‘Country Boys’ offers dose of reality
“Frontline” and filmmaker David Sutherland offer “Country Boys” (9 p.m., KSPS), a six-hour, three-night story of two teenagers growing up in a forgotten town in rural Kentucky.
With his long black coat, tinted hair and painted nails, Cody Perkins may seem like just another high school “freak,” but his story has a dark prologue. His mother killed herself while consumed with post-partum depression.
A dozen years later, Cody’s father also took his own life. But not before killing his new wife (his seventh).
Now raised by his former stepgrandmother, Cody sings about his father and his sadness in the Christian-rock-goth-metal songs he composes on a steady basis.

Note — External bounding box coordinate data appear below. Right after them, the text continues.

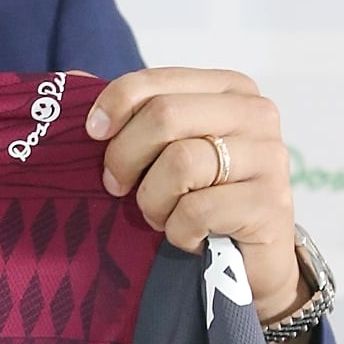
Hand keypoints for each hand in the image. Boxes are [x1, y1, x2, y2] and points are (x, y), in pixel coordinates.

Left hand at [86, 64, 306, 329]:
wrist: (249, 263)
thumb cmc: (199, 199)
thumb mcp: (163, 151)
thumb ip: (130, 114)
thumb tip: (73, 80)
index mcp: (230, 90)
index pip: (159, 81)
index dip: (116, 104)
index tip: (93, 134)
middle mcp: (257, 114)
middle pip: (165, 116)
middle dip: (126, 156)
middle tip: (118, 187)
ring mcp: (270, 157)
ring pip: (180, 163)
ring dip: (153, 201)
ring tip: (162, 215)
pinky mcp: (271, 204)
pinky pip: (196, 211)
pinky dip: (178, 231)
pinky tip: (190, 237)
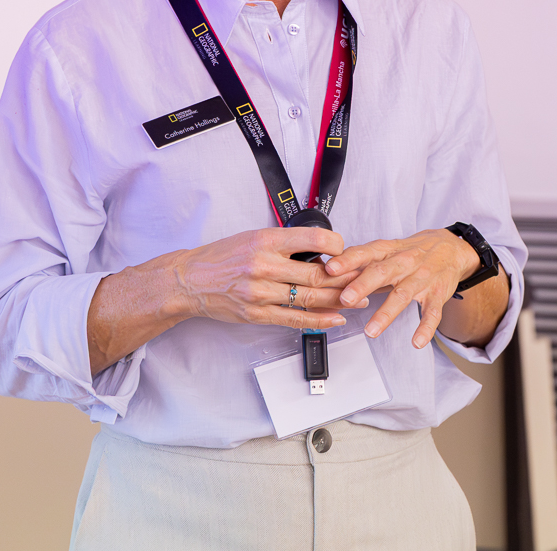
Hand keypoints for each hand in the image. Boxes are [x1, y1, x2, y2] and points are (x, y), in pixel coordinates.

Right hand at [175, 225, 360, 330]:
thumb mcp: (254, 236)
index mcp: (266, 240)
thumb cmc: (223, 257)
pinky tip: (337, 319)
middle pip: (318, 274)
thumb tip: (322, 252)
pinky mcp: (257, 314)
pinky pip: (296, 319)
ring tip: (359, 299)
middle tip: (365, 279)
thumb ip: (286, 244)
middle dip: (347, 279)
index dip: (338, 246)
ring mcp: (260, 292)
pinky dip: (320, 320)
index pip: (314, 239)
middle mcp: (264, 265)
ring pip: (311, 298)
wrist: (190, 280)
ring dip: (341, 300)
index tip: (346, 250)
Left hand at [325, 229, 480, 347]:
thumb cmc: (413, 251)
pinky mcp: (437, 294)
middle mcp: (405, 262)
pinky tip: (416, 342)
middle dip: (363, 285)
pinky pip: (432, 313)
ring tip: (371, 330)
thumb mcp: (388, 250)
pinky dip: (425, 328)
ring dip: (386, 313)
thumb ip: (361, 262)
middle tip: (346, 299)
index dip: (348, 260)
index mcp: (389, 250)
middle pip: (382, 272)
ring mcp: (422, 278)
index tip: (331, 268)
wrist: (452, 248)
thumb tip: (328, 273)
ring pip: (403, 295)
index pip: (366, 252)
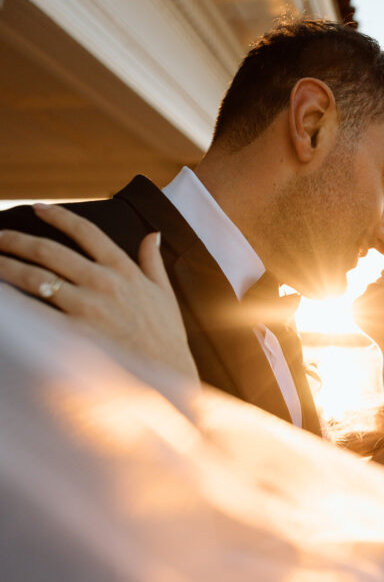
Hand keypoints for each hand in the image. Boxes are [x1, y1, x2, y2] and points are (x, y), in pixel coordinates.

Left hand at [0, 203, 198, 380]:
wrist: (168, 373)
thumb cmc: (166, 335)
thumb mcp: (164, 292)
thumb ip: (152, 260)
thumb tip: (151, 234)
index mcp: (123, 269)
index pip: (86, 231)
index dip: (59, 215)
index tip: (39, 208)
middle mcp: (103, 282)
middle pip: (50, 251)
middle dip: (19, 241)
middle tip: (0, 237)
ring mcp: (87, 307)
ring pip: (37, 277)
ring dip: (8, 266)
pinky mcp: (76, 333)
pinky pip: (37, 313)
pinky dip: (15, 304)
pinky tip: (4, 298)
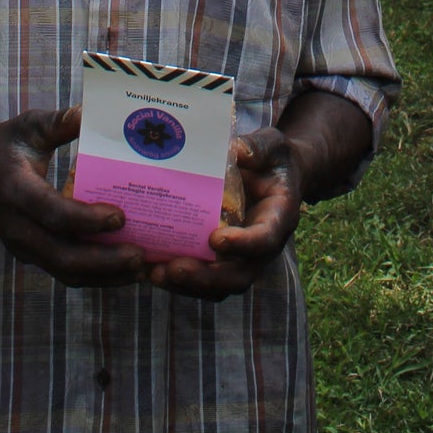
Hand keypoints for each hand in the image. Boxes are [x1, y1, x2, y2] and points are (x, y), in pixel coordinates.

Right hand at [0, 107, 150, 287]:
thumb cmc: (5, 146)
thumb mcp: (29, 127)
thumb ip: (59, 122)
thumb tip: (90, 112)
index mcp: (16, 191)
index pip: (52, 213)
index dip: (85, 219)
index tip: (119, 217)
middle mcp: (18, 227)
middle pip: (62, 255)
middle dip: (103, 260)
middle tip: (139, 255)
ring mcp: (23, 247)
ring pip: (65, 272)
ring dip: (103, 275)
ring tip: (139, 269)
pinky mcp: (32, 256)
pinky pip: (64, 273)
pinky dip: (95, 277)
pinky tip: (123, 272)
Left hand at [146, 126, 305, 302]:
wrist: (273, 176)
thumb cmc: (272, 159)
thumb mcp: (271, 146)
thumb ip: (258, 148)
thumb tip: (236, 151)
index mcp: (279, 217)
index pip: (265, 240)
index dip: (243, 245)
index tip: (216, 239)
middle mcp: (262, 246)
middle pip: (239, 276)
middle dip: (207, 277)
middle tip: (175, 268)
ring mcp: (243, 257)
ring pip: (220, 286)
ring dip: (189, 285)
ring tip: (157, 274)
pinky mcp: (223, 259)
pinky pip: (205, 279)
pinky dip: (181, 281)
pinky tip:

Chris Johnson has both parents, but his father is slowly drinking himself to death. His beleaguered mother spends most of her day cleaning local motels and trying to keep their ramshackle compound of trailers clean and tidy.
Chris has been put down and condescended to throughout his entire education but appears to be blossoming along with Cody at the town’s new alternative school.
At first glance “Country Boys” may seem to be about the particular problems of regional poverty and low expectations. But by spending so much time with Chris and Cody, Sutherland uses them to explore eternal truths about adolescence, fear, maturity and conformity.
In one scene Chris volunteers to found and run the school’s newspaper. But in the next he behaves with maddening inconsistency, vacillating between adult responsibilities and teen flakiness.
Cody and his girlfriend, Liz, behave similarly, alternating between moments of public piety and frequent and furtive sexual escapades.
As “reality” TV goes, this blows all of the other contrived nonsense out of the water.
Heather Graham stars in “Emily’s Reasons Why Not” (9 p.m., ABC) as a publisher of self-help books seriously in need of her own product. She spends time with a peanut gallery of gay and straight friends who are full of advice and wisecracks.
Graham is simply too mature and too beautiful for this role. Add this miscasting to “Emily’s” generic take on the “Sex and the City” formula, and you have sufficient reasons why not to watch “Emily.” Ever.
Ashley Parker, a former O-Town boy-band heartthrob, scrambles to make sense of his life in the new documentary series “There & Back” (10:30 p.m., MTV). But in this “reality” show, he’s jobless and living with his future mother-in-law and pregnant girlfriend.
Other highlights
On back-to-back episodes of “House” (Fox), homeless and incurable (8 p.m.), and one enemy too many (9 p.m.).
Dennis Miller hosts “The 11th Annual Critics Choice Awards” (8 p.m., WB).
A brand-name restaurant attracts the quick and the dead on “Las Vegas” (9 p.m., NBC).
Exotic domiciles on display on “World’s Most Extreme Homes” (9 p.m., HGTV).
Peri Gilpin and Teri Polo star in the 2006 drama “For the Love of A Child” (9 p.m., Lifetime). Based on a true story.
A brash publicist (John Stamos) tries to erase memories of an old flame in the second-season opener of “Jake in Progress” (9:30 p.m., ABC).
A harmful spirit targets Allison’s daughter on “Medium” (10 p.m., NBC).
Bold bikes and bickering on a new season of “American Chopper” (10 p.m., Discovery).
The well-worn formula moves to France on “The Bachelor: Paris” (10 p.m., ABC).
Cult choice
Norma Shearer stars in the 1930 drama “The Divorcee” (8:30 p.m., TCM). Very shocking in its time.
Series notes
Doug wants to be a father in the worst way on “The King of Queens” (8 p.m., CBS) … Laura and Rich flee on “Surface” (8 p.m., NBC) … Lives changed and exchanged on “Wife Swap” (8 p.m., ABC) … A wedding derails on “How I Met Your Mother” (8:30 p.m., CBS) … On the couch on “Two and a Half Men” (9 p.m., CBS) … Dysfunctional dynamics on “Out of Practice” (9:30 p.m., CBS) … The death of a pickup artist on “CSI: Miami” (10 p.m., CBS).